Hot stuff, I usually save this for only family..You are always in my thoughts..

Stacey said...

*Blush* *Blush*...
I'm not looking..
Have you stopped kissing yet?
Can I open my eyes now?... (LOL)

K.C, its so good that your hubby has opened up, the thing is he was trying to protect you by not talking about things, so not to stress you more...but maybe he did not realise by not talking to you was making you feel worse...

Now I am going to let you get back to your kissing....
Wait a minute......
Don't start yet....
Hey, I said wait a minute...
Let me sign off first.......
Oh gosh, you've already started..
*Blush* *Blush*
signing out now, byeeeeeeee
............(LOL) :-D

SandraRee said...

KC, how wonderful. How wonderful for you both. What a great, great post. :)

Lavinia said...

Awwwwww, that is so beautiful. What a beautiful, heartwarming post. You two are going to make it, you are going to get through. The faith and the love will work their magic...

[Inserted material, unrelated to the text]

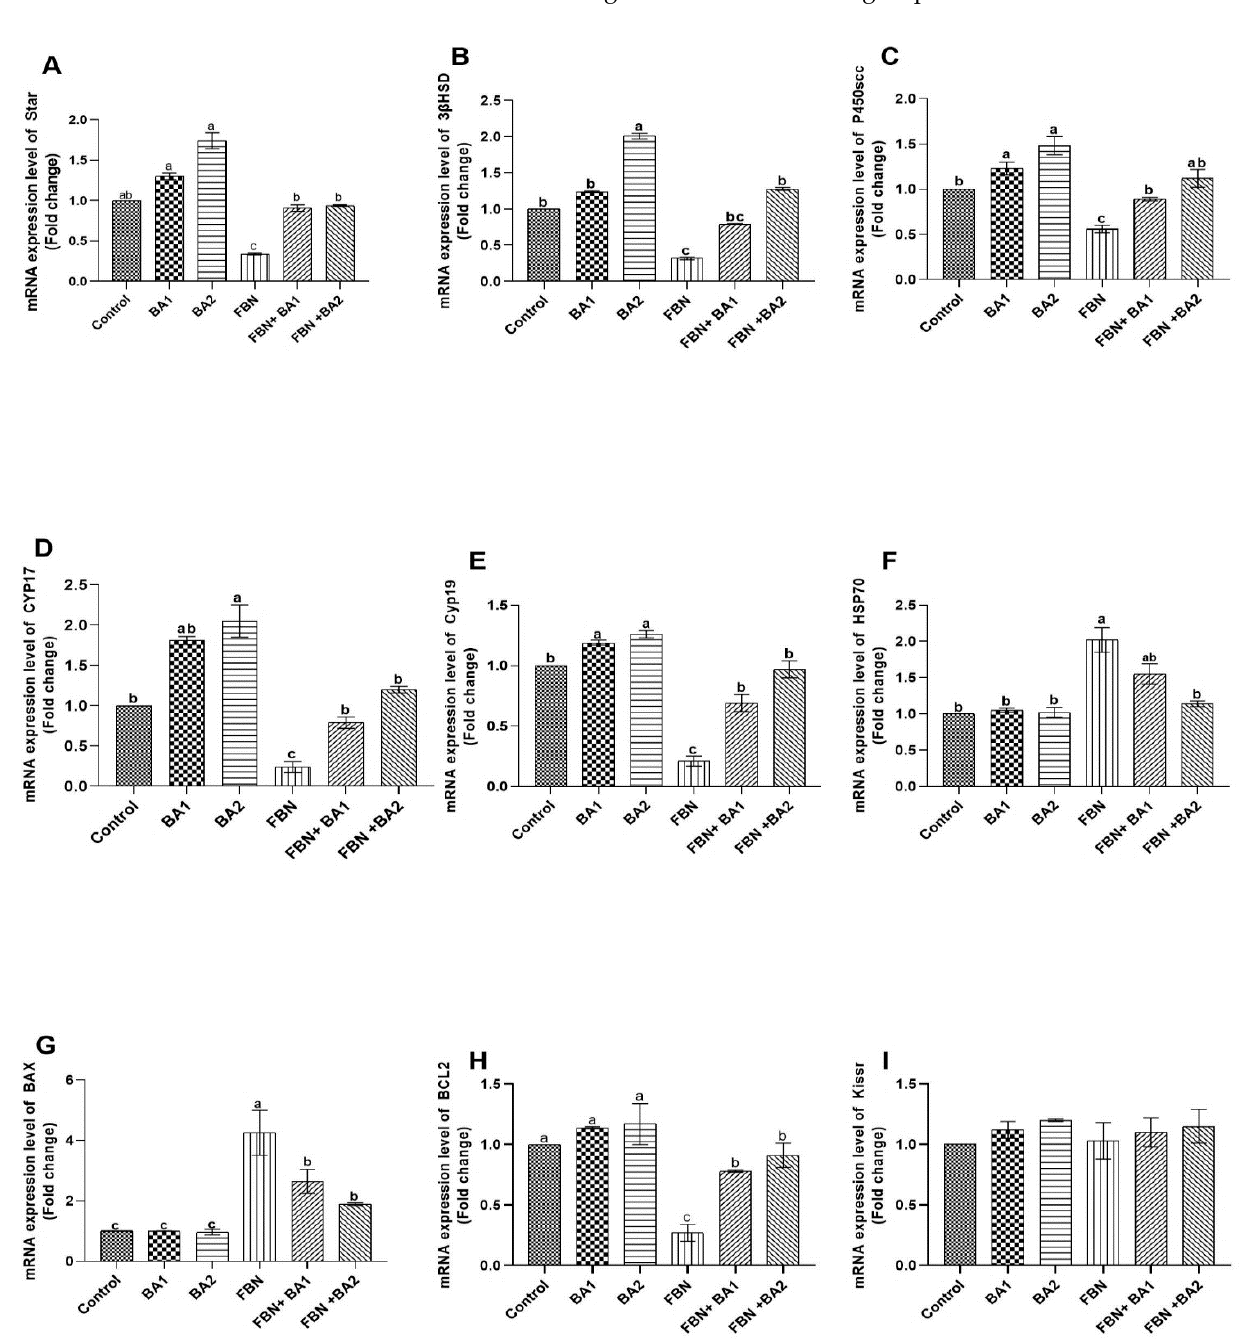
Figure 7. The effect of fipronil (FPN) and co-treatment with boswellic acid (BA) on gene expression of steroidogenic markers genes, apoptotic genes, and heat shock protein gene. STAR ( A ), 3 β -HSD ( B ), P450SCC ( C ), CYP17A1 ( D ), Cyp19 ( E ), HSP70 ( F ), Bax ( G ), Bcl-2 ( H ), and KISS1 ( I ). All values are expressed as mean ± SEM. ( a – c ) Mean values of different letters within the same row are significantly different ( p < 0.05, ANOVA with Duncan’s multiple range test.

Add my name, please, to those who are praying for you.

Mim said...

Wonderful story, I hope your Tony keeps moving forward like this. Blessings to you both

Hey Harriet said...

Awww what a sweet ending to that story!

human being said...

breathtaking...
Kayce, you are changing the universe with your decision to change the way you look at the world...
and all the changes are showing up one by one... you are harvesting what you've planted ... your love is thriving now...

Unknown said...

Ohhh so mushy :D

I suppose this is what is called love, and with someone like you around, i'm sure this too shall pass.